## SELECTED EXTRACT:
----

Each week during the 2009 NFL season, Sports Then and Now will pick one NFL matchup and look through the history books to find an intriguing past meeting between the two teams. We will recap the game and hopefully help reintroduce (or introduce for you younger readers) you to some of the greats (and in some cases not so greats) from the history of professional football.
Thanks to the decision in 1995 by Art Modell to move the beloved Cleveland Browns to Baltimore a decade after the Colts left in the middle of the night for Indianapolis, Cleveland and Baltimore are forever linked and more than a decade later there is still resentment and anger among some long-time Cleveland fans.
This week as the Baltimore Ravens and current Cleveland Browns are preparing to do battle, we look at a game between the two predecessor franchises in those two cities. The Baltimore Colts and original Cleveland Browns had some classic confrontations during the 1950s and 1960s. But their regular season meeting during the 1968 season is one of the most noteworthy.

----

## DATASET SECTION:
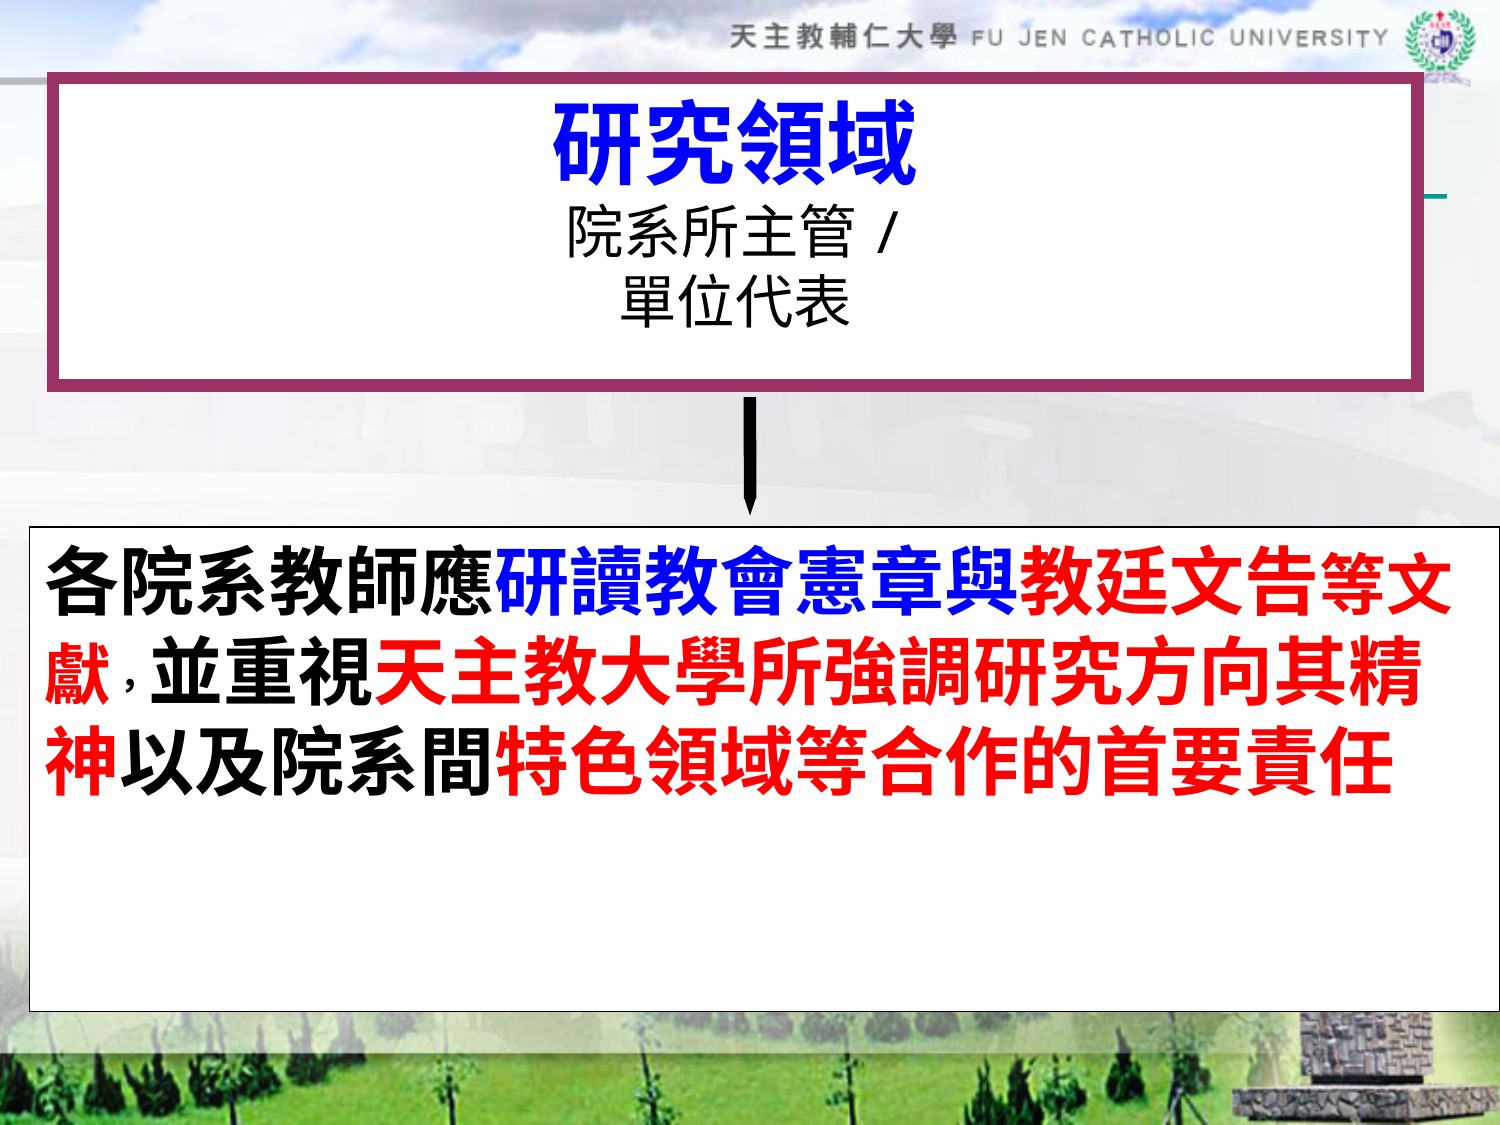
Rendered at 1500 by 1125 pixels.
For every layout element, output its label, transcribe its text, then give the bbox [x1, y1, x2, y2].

text_box 各院系教師應研讀教會憲章與教廷文告等文獻，並重視天主教大學所強調研究方向其精神以及院系間特色領域等合作的首要責任 [29, 527, 1500, 1012]
text_box 研究領域 院系所主管/ 單位代表 [53, 78, 1418, 386]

----

## TASKS FOR THIS EXERCISE:
1. According to the NFL matchup piece, in what year did Art Modell decide to move the Cleveland Browns to Baltimore?
2. Reproduce everything from "This week as" down to "the most noteworthy." in the NFL matchup piece, word for word.
Work only from the NFL matchup piece, not from the lines.

## ANSWER SET:
1. 1995

2.
This week as the Baltimore Ravens and current Cleveland Browns are preparing to do battle, we look at a game between the two predecessor franchises in those two cities. The Baltimore Colts and original Cleveland Browns had some classic confrontations during the 1950s and 1960s. But their regular season meeting during the 1968 season is one of the most noteworthy.